The cost is that there are some (apparently functionally irrelevant) intermediate subspaces of activations which these SAEs don't reconstruct, and it takes much longer to train them with this loss. We believe that best practice going forward will probably be to pre-train SAEs with regular local loss, then fine-tune them with the downstream end-to-end loss we've introduced.
We have open sourced our library for training SAEs with this new method: https://github.com/ApolloResearch/e2e_sae
A selection of our SAEs are hosted on neuronpedia so you can play with them in your browser: https://www.neuronpedia.org/gpt2sm-apollojt
Ian McCulloch and I recently proposed a criterion for finding effectively decohered wavefunction "branches" in arbitrary quantum states, without the need for a system / environment split. We say that branches are defined if you can write your quantum state as a superposition of terms which are easy to distinguish, but hard to interfere (as measured by the number of local operations required).
We argue that these branches
Allow the full state to be replaced with a probability distribution over the branches
Only grow "further apart" for exponentially long times under natural time evolution
Tend to absorb spatial entanglement
Are strengthened by the presence of conserved quantities
Are effectively the opposite of good error correcting codes
We conjecture that branch formation is a ubiquitous process in nature, occurring generically in the time evolution of many-body quantum systems (even when there is no clear "environment"). We're currently looking for branches in various numerical time evolution simulations, by developing an algorithm to find them tensor-network states.
Check out the paper or the poster! We give many examples of states with good branch decompositions.
Good branches are effectively the opposite of good error-correcting codes.
The complexity of distinguishing two states |a⟩ and |b⟩ is ~ the size of the smallest circuit satisfying this (~ swapping |a⟩+|b⟩ with |a⟩-|b⟩ ).
The complexity of interfering two states |a⟩ and |b⟩ is ~ the size of the smallest circuit satisfying this (~ swapping |a⟩ with |b⟩ ).

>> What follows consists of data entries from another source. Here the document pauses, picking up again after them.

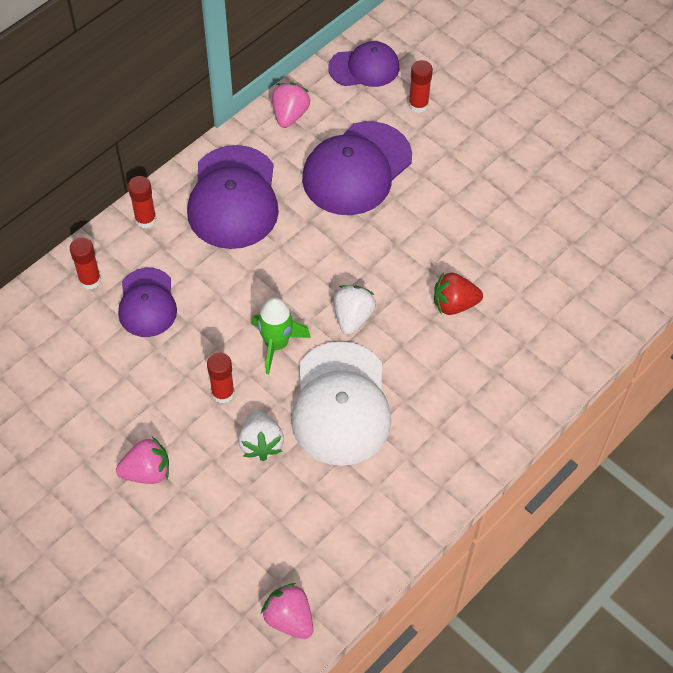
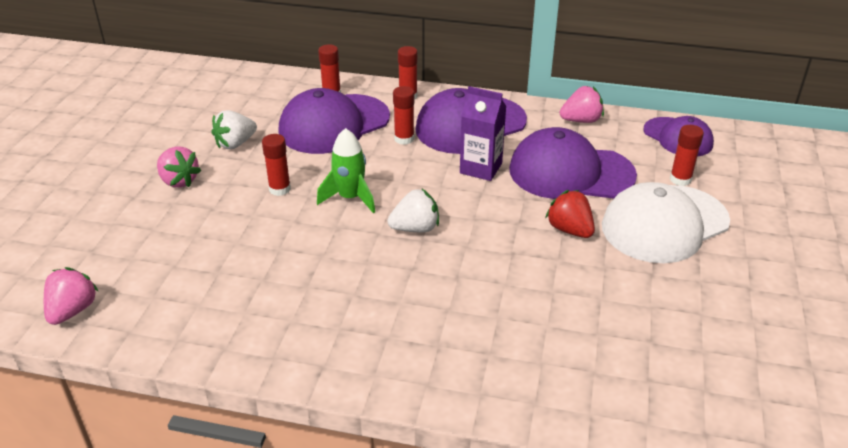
camera: 60 degrees right, 20 degrees down
(147, 303) = (334, 124): purple cap -> purple cap, size x1.64
(216, 259) = (404, 139): none -> red glue stick
(261, 443) = (244, 227): white strawberry -> white strawberry (235, 144)
(304, 227) = (481, 168): none -> purple carton
(341, 404) = (318, 256): white cap -> white cap (664, 224)
(454, 304) = (489, 285): red strawberry -> red strawberry (570, 230)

A tutorial applying Penrose graphical notation to mechanistic interpretability: understanding how Transformer AI systems like GPT work, and the most basic kinds of algorithms they can learn internally. As well as AI systems, I also apply the notation to the singular value decomposition and its higher-order extensions, and introduce tensor-network decompositions.
The result of a two month internship at Max Kelsen, applying machine learning to neuroscience research. I used data from a few neurons in the brains of rats to predict the timing of audio beeps they were hearing. I applied unsupervised clustering techniques, as well as supervised neural networks and gradient-boosting. I found interpretability tools to be vital for increasing generalization robustness to new neurons, new sessions, new audio tones, and new rats.
A pretty simple new method to run the Crank-Nicolson method in parallel. This is a method for implicitly solving partial differential equations (PDEs) like the time-dependent Schrodinger equation. Our parallel modification provides a speedup even though it increass compute usage, and extends the Crank-Nicolson method to allow it to hande PDEs with non-linear terms. C++ code is available at https://github.com/jordansauce/iterative_parallel_CN
I ran numerical calculations to characterize errors in the world's most accurate atomic clocks. Specifically, AC-stark frequency shifts induced by the trapping laser in strontium optical lattice clocks. The effects of these frequency shifts can be partially cancelled by operating the trapping laser at a "magic wavelength", so the characterizing the dominant further errors required going to 4th order perturbation theory, calculating the "hyperpolarisability" of strontium using C++ code.